## Do this
Write the next part of the chocolate chevre truffle recipe, picking up after its last sentence.

Recipe of The Day #14: Chevre Truffles

Sometimes you just have to make something out of chocolate.  If it were me, I’d make things out of chocolate allthetimes, but I make goat cheese so much that there’s not enough extra time to make all the chocolate stuff I want.

Except for this.

Chocolate Chevre Truffles…with a kick.

I first found the recipe online here , and tweaked it a little to satisfy my new-found addiction to sweet and spicy bitefuls.  Or, sweet and dark chocolate balsamic vinegary bitefuls.  Either one.  They’re both delicious.  Mouth watering, actually.

And the little crystal of salt on top of the spicy gives it a special, unexpected zing.

 

Start with 3 ounces semi-sweet and 3 ounces bittersweet baker’s chocolate.

Melt it in a double boiler, or in my case, a heat resistant bowl set on top of a pan of 2″ deep boiling water (in other words, a makeshift double boiler.)  The bowl fits snugly into the top of the medium sized sauce pan.

After the chocolate is melted, stir in 6 ounces of fresh chevre.  I used my fresh, raw milk chevre.  You can use any kind…raw or pasteurized…of plain chevre.

It’ll look shiny and glossy like this.  Don’t eat it yet though.  Have patience.  And, now let it cool.  It’ll get thicker and pastier.  Put it in the fridge if you want to speed up the cooling process.

Divide the cooled chocolate in half and add 1 tsp (or more, depending on your spice tolerance) cayenne pepper to the first half.  Also add 1 Tbsp pure maple syrup.  Mush it all together.

## Stored records
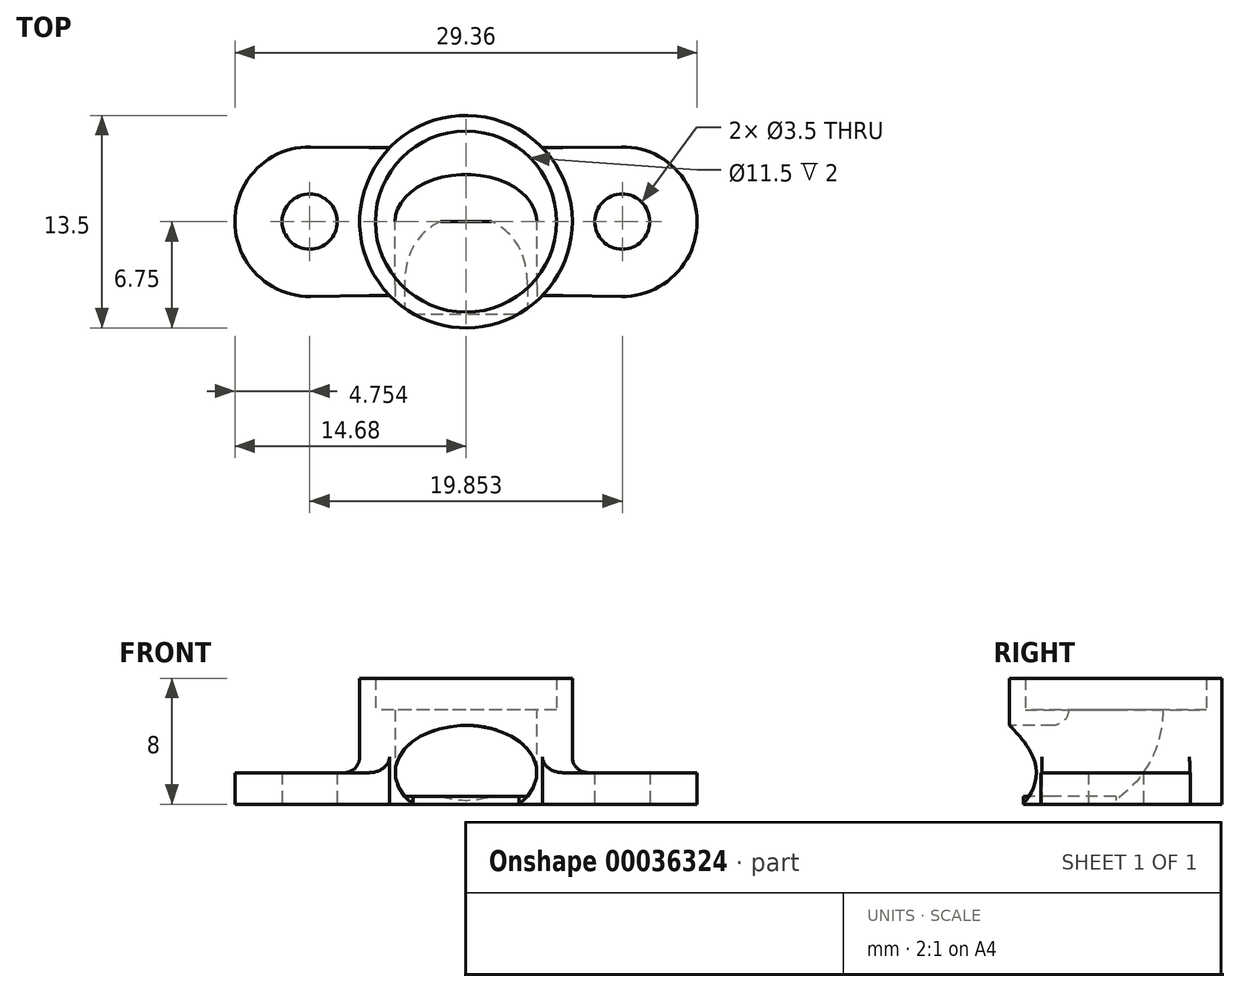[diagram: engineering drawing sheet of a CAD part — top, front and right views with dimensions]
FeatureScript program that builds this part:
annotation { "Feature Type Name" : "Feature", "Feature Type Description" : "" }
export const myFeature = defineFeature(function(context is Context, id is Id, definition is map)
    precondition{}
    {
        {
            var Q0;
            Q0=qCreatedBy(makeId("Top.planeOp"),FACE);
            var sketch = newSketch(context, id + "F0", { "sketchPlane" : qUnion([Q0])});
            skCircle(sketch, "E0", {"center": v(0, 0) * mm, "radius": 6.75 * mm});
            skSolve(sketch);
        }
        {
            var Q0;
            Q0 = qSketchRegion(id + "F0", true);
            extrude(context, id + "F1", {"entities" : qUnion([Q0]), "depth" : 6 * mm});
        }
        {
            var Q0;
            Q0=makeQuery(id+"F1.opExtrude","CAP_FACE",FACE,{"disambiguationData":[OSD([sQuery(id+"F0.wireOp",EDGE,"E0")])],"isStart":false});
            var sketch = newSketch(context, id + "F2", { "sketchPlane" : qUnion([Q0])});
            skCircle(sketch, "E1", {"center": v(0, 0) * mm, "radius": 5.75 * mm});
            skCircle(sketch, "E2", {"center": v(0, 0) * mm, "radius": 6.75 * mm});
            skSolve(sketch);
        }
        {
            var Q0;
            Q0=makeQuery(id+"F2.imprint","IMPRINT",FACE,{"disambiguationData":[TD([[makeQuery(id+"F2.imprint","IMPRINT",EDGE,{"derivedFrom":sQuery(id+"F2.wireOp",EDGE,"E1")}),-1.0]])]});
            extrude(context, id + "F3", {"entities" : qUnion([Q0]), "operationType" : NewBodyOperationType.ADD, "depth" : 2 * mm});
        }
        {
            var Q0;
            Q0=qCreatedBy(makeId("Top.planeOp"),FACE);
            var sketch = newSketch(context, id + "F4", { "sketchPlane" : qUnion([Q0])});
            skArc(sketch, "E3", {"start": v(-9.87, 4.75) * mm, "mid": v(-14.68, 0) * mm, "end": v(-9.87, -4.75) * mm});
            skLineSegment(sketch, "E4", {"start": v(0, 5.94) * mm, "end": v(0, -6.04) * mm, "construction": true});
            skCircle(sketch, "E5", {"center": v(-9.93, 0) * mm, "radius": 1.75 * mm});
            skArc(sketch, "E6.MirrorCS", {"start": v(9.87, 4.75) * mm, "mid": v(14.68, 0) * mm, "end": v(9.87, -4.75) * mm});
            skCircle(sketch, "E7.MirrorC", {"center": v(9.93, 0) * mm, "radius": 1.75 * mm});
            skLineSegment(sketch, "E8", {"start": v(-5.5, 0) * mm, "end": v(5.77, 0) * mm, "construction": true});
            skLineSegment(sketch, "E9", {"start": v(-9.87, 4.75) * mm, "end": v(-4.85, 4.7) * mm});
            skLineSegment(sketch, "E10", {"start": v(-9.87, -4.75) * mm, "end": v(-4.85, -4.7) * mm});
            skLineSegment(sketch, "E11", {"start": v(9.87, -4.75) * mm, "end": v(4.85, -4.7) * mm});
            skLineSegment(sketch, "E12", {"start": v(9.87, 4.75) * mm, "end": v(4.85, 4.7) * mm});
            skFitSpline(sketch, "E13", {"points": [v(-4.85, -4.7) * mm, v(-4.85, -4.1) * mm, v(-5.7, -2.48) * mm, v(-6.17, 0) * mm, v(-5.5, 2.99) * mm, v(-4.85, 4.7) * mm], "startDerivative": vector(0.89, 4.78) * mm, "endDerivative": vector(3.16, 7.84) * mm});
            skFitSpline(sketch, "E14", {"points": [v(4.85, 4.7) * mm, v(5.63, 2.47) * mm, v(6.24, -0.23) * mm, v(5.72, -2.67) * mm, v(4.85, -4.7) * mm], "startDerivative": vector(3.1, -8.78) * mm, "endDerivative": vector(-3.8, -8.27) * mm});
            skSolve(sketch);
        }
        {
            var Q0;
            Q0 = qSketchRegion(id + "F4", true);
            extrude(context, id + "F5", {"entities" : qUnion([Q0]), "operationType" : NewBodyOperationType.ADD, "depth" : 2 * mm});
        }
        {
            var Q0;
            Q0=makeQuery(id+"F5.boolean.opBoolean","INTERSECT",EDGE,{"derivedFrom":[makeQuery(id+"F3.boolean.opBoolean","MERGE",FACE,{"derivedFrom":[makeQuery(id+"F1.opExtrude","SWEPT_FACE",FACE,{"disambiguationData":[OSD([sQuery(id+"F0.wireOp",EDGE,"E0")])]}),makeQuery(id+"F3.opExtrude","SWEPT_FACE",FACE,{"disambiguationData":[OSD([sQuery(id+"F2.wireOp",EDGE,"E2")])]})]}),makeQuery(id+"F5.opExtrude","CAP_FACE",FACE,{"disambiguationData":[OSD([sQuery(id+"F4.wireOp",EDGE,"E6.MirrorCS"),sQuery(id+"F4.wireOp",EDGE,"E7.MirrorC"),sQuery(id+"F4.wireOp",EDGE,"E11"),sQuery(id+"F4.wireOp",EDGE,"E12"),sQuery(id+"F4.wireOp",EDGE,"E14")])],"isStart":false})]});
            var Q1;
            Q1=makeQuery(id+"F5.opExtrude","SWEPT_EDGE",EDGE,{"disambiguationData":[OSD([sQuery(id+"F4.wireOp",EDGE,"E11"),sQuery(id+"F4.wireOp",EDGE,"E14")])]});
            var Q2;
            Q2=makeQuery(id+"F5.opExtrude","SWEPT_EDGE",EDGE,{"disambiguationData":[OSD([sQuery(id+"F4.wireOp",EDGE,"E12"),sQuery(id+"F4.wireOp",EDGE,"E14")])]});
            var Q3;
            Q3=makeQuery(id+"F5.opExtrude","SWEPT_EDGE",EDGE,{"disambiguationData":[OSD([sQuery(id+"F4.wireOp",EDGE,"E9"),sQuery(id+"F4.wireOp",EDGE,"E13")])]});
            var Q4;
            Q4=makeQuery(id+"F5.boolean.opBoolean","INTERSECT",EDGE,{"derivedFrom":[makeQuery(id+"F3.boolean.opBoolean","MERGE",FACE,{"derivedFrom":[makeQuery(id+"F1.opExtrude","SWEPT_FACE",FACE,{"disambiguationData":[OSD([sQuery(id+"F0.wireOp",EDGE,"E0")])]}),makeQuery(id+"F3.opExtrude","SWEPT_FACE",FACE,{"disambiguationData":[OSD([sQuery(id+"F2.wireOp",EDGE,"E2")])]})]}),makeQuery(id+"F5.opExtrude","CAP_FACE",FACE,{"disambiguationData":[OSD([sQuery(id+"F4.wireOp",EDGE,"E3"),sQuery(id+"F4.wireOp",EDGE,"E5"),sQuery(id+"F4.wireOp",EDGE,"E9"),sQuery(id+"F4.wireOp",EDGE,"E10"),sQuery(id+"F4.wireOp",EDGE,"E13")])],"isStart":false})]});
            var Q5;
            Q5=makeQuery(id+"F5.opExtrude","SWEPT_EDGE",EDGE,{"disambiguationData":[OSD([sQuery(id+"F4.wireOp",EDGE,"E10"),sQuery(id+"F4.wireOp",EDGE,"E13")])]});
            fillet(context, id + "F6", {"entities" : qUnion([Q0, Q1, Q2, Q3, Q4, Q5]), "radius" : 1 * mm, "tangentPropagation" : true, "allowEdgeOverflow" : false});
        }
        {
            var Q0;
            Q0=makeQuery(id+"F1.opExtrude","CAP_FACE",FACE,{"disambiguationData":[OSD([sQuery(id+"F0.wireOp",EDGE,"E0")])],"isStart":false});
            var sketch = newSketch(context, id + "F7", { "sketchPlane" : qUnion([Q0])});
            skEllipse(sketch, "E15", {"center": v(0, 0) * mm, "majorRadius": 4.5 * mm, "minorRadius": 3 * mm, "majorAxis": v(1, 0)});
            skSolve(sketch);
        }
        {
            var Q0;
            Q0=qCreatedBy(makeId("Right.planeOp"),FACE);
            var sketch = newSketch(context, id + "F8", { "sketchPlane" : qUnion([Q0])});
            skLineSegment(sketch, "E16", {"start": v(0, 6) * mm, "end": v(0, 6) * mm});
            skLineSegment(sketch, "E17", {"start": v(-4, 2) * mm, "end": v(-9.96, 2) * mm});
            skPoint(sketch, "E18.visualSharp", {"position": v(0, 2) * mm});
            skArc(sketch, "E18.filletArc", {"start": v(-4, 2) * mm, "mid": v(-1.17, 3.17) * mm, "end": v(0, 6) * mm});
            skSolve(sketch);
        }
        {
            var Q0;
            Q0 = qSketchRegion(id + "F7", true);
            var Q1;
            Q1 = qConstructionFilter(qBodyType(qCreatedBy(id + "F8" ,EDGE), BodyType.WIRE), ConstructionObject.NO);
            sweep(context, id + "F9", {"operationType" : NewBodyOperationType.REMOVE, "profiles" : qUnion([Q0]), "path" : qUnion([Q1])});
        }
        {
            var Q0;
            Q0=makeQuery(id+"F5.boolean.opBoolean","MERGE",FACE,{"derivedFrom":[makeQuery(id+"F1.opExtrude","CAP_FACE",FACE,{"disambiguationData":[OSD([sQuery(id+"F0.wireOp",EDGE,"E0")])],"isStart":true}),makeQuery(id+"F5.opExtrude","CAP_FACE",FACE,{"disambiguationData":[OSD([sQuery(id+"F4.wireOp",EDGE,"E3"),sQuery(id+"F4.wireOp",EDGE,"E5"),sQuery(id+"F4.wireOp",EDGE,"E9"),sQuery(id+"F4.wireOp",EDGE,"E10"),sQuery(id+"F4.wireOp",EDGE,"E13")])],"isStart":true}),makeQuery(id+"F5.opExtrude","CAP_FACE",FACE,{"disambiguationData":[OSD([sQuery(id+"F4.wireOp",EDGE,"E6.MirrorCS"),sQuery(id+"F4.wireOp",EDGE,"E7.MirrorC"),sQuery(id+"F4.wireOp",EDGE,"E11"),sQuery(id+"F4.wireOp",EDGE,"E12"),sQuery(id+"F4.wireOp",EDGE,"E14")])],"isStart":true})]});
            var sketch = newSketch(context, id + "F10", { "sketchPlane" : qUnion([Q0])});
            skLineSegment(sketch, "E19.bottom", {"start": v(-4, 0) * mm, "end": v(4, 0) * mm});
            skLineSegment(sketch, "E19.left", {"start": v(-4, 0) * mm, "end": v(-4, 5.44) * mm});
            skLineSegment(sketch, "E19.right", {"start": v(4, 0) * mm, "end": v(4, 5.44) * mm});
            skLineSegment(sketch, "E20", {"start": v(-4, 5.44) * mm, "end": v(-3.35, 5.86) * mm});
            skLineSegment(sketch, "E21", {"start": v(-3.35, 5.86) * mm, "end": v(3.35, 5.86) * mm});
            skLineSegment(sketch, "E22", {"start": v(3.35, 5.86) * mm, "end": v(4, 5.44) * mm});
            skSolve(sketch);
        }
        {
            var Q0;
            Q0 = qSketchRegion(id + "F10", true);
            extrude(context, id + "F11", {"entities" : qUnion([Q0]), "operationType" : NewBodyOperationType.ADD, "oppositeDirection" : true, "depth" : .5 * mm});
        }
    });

## Exercise result
In a second bowl, put the other half of the chocolate and add 1 Tbsp pure maple syrup and 2-3 tsp dark chocolate balsamic vinegar if you can find any.  I got mine at The Olive Tap.  Stir that all together.  If you can’t find the vinegar, just double the maple syrup.

Now, roll them into cute little balls and put them on wax paper.  You may have to chill the chocolate again if it starts sticking to your hands.

Melt the rest of the chocolate in the double boiler.

Stop drooling.  Just keep working.  Your patience will pay off.  Now that the chocolate is melted, carefully pour it over the top of each ball…and put a piece or two of coarse salt on the top.  If you want.  I’m just into the coarse-salt-on-chocolate thing these days.

But, no matter what, you might want to put some little identifier on top of the spicy ones so you don’t confuse them with the balsamic ones.  Your friend who hates spicey might never come over again if you give her the wrong one by accident.  Yikes.

Once you’ve coated them all, let them cool so the chocolate dries.  And, finally………drumroll please………

Now presenting….Chocolate Cayenne Chevre Truffles!

And, Dark Chocolate Balsamic Chevre Truffles!

Now, you can eat them all.  Share them with others if you are willing.

And, if you look closely, they have cute little feet.  You might want to nibble the feet off first.  Just a technique my 4-year-old pointed out.

–  The Goat Cheese Lady

P.S.  This recipe is posted and was created in honor of Belle Chevre and their Kickstarter Project to fund their new creamery.  Go check them out!

Recipe:

9 ounces semisweet baker’s chocolate

9 ounces bittersweet baker’s chocolate

6 ounces chevre, plain

1 tsp cayenne pepper, or more, to taste

2 Tbsp pure maple syrup

1-2 tsp dark chocolate balsamic vinegar

Coarse salt

1.  Melt 3 oz semisweet and 3 oz bittersweet chocolate in a double boiler.

2.  Stir in chevre until fully combined.  Let cool.

3.  Separate chocolate mixture into two batches.  Mix cayenne pepper and 1/2 maple syrup into one batch.  Mix the other 1/2 maple syrup and the balsamic vinegar into the other batch of chocolate.

4.  Roll into 1″ balls and place them on a piece of wax paper.

5.  Melt the remaining chocolate in the double boiler.

6.  Drizzle melted chocolate over chocolate balls.  Top one of the flavors with a crystal or two of coarse salt.  Let cool until outer chocolate shell is hard.  Enjoy!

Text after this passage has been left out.